Pada lantai dasar di sisi pondasi, terlihat genangan air yang menimbulkan kesan pekerjaan belum tuntas. Ironisnya, jumlah pekerja di lokasi terlihat hanya beberapa orang, tidak sebanding dengan skala proyek besar yang berada di lingkungan institusi penegak hukum negara.
Kondisi tersebut memicu kecurigaan publik terkait transparansi dan keseriusan pengerjaan proyek.

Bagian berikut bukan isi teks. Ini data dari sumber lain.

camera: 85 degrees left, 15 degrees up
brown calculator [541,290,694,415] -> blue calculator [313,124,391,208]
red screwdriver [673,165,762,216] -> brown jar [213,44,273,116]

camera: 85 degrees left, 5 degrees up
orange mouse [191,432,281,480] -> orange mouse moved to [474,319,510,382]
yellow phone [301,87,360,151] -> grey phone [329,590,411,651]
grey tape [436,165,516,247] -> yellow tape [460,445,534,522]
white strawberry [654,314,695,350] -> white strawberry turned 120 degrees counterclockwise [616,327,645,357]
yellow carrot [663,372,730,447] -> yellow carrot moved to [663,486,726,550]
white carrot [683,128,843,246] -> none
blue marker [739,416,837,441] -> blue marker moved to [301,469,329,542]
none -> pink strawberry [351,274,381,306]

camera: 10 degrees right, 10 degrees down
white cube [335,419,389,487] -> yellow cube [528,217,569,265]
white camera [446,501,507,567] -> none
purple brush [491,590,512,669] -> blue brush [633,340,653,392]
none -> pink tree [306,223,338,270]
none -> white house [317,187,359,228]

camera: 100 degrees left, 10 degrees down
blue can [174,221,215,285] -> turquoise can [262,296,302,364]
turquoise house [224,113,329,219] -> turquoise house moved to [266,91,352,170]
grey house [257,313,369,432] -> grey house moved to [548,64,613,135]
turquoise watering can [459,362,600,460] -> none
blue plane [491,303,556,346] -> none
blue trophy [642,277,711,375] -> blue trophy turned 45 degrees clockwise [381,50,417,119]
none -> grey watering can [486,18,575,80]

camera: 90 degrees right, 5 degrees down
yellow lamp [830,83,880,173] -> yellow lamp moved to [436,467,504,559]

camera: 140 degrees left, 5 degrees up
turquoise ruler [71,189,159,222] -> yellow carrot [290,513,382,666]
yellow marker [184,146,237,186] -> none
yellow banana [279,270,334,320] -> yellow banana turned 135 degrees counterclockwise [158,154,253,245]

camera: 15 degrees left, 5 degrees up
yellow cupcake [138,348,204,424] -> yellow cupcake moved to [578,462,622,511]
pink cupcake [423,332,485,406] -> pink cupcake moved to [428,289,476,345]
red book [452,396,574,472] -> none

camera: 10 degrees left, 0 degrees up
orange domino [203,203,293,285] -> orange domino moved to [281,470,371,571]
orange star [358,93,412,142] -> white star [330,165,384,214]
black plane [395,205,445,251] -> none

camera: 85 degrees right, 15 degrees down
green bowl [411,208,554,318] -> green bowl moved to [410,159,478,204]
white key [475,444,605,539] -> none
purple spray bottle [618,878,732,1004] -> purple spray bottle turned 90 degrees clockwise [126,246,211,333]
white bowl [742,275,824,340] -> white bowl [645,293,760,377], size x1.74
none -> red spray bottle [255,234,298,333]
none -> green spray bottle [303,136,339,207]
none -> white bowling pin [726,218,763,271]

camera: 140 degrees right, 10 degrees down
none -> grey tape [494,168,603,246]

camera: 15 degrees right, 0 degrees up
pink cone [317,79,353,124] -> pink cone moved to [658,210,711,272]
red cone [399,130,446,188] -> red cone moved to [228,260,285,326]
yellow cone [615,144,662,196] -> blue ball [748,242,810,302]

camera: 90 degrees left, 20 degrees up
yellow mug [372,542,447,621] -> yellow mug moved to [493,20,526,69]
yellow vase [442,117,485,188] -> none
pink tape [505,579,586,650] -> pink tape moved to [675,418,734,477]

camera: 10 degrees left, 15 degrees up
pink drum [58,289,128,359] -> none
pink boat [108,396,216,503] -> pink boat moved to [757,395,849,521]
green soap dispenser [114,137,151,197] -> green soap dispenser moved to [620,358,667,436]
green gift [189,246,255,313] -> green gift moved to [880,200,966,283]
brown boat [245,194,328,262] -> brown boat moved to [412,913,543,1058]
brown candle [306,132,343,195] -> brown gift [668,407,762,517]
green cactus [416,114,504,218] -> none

Dengan anggaran yang sangat besar, seharusnya gedung baru Kejati Sumut sudah bisa difungsikan sebagai simbol dukungan pemerintah dan masyarakat terhadap upaya pemberantasan korupsi serta penegakan hukum.
Sejumlah warga meminta aparat penegak hukum turun langsung ke lapangan untuk melakukan pemeriksaan menyeluruh.
Mereka juga mendesak agar Kepala Dinas PUPR Provinsi Sumatera Utara serta Pejabat Pembuat Komitmen (PPK) dan Penyedia jasa PT. Permata Anugrah Yalapersada tersebut dipanggil guna memberikan penjelasan.
Sementara itu, Kasi Penkum Kejati Sumut, Rizaldi Saat dimintai tanggapan mengenai kejanggalan Pembangunan Gedung baru berlantai 7 itu Via WhatsApp Belum memberikan balasan Hingga berita ini diturunkan.
Selain itu, Media ini juga masih berupaya melakukan konfirmasi kepada Dinas PUPR Provinsi Sumatera Utara serta pihak-pihak terkait untuk mendapatkan penjelasan resmi.